The new training platform will help ensure residents of the state are not left behind by providing access to resources and training they need to get back on their feet, he said.
Coursera and the state Department of Labor have partnered to provide the free course offerings.
Topics for the nearly 4,000 courses include managing a remote team, business writing, marketing in a digital world, cybersecurity, entrepreneurship and the art of negotiation.
New Yorkers can get a free account and find out more about course offerings through this state website. The full Coursera catalog can be seen here.
The state will also partner with New York-based businesses to encourage their employees to utilize this free learning opportunity.

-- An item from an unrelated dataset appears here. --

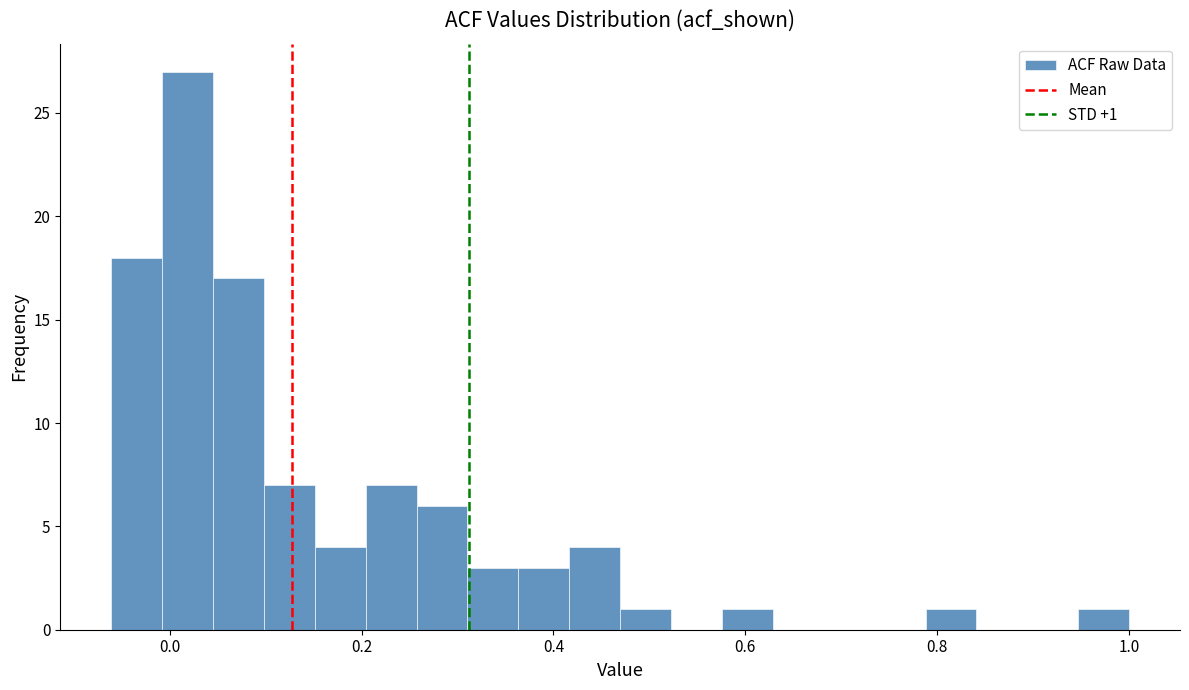

Read against the x-axis, roughly where is the centre of the tallest bar?

0.02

While Long Island’s private sector employment increased in September, the free courses come at a time to help those who are underemployed make themselves more qualified for industries that appears to be on the upswing.

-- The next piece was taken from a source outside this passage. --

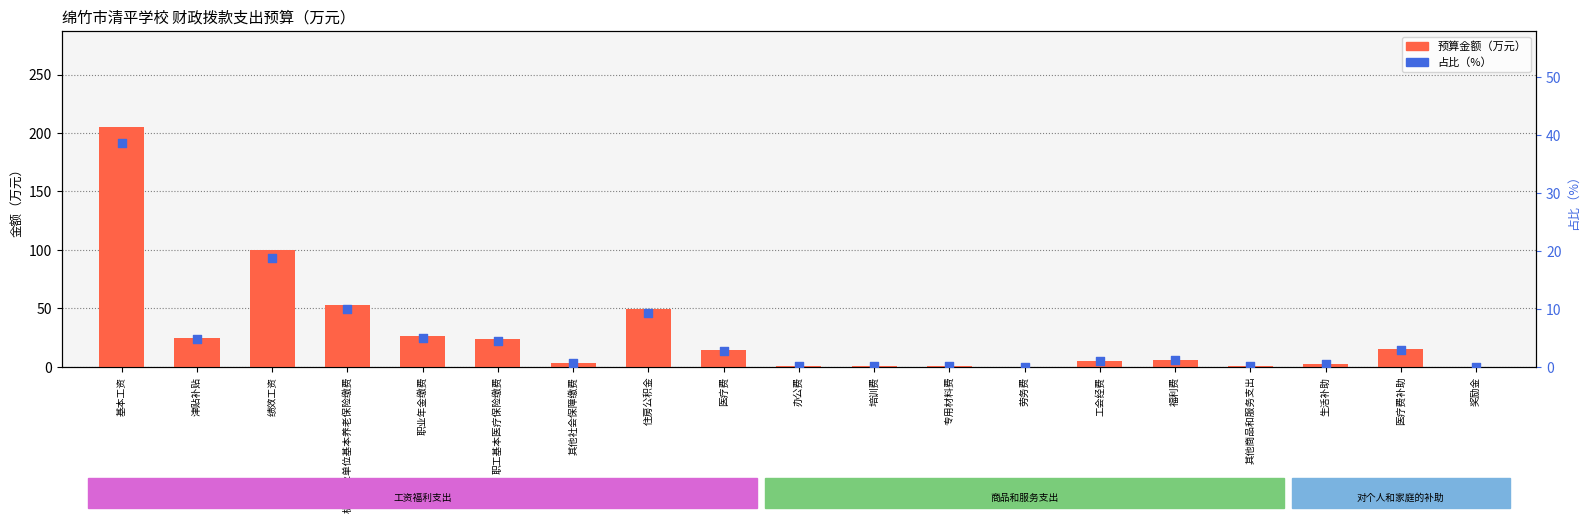

At how many categories does at least one series exceed 115?

1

According to the state labor department, private sector payroll employment on Long Island increased by 11,700 in September (the number is not seasonally adjusted). That increase followed an increase of 9,800 in August.

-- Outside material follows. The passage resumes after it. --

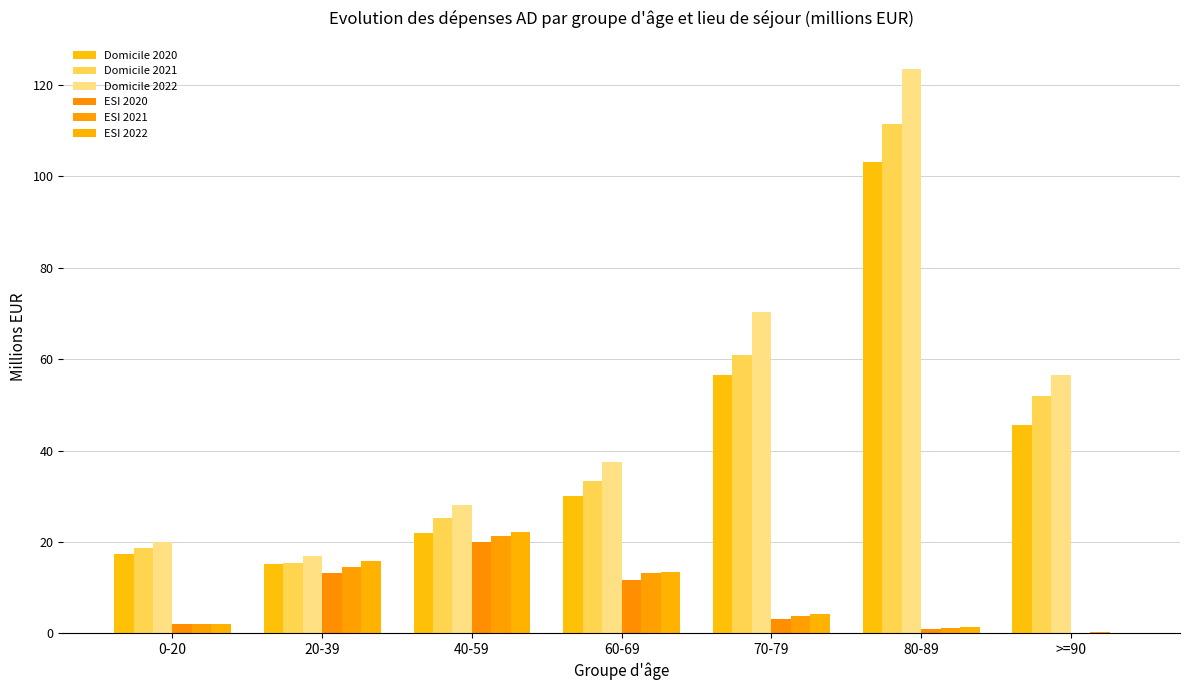

Does the chart contain stacked bars?

No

However, despite the gains over the last five months, employment in the private sector is down by 113,000, or 9.8 percent, compared to a year ago.
Private sector job gains in September were mainly due to seasonal factors, led by transportation and warehousing and private educational services. The social assistance industry, which includes child day care services, also added 3,600 jobs in September. Employment in the government sector grew by 14,700 in September, led by local government education services.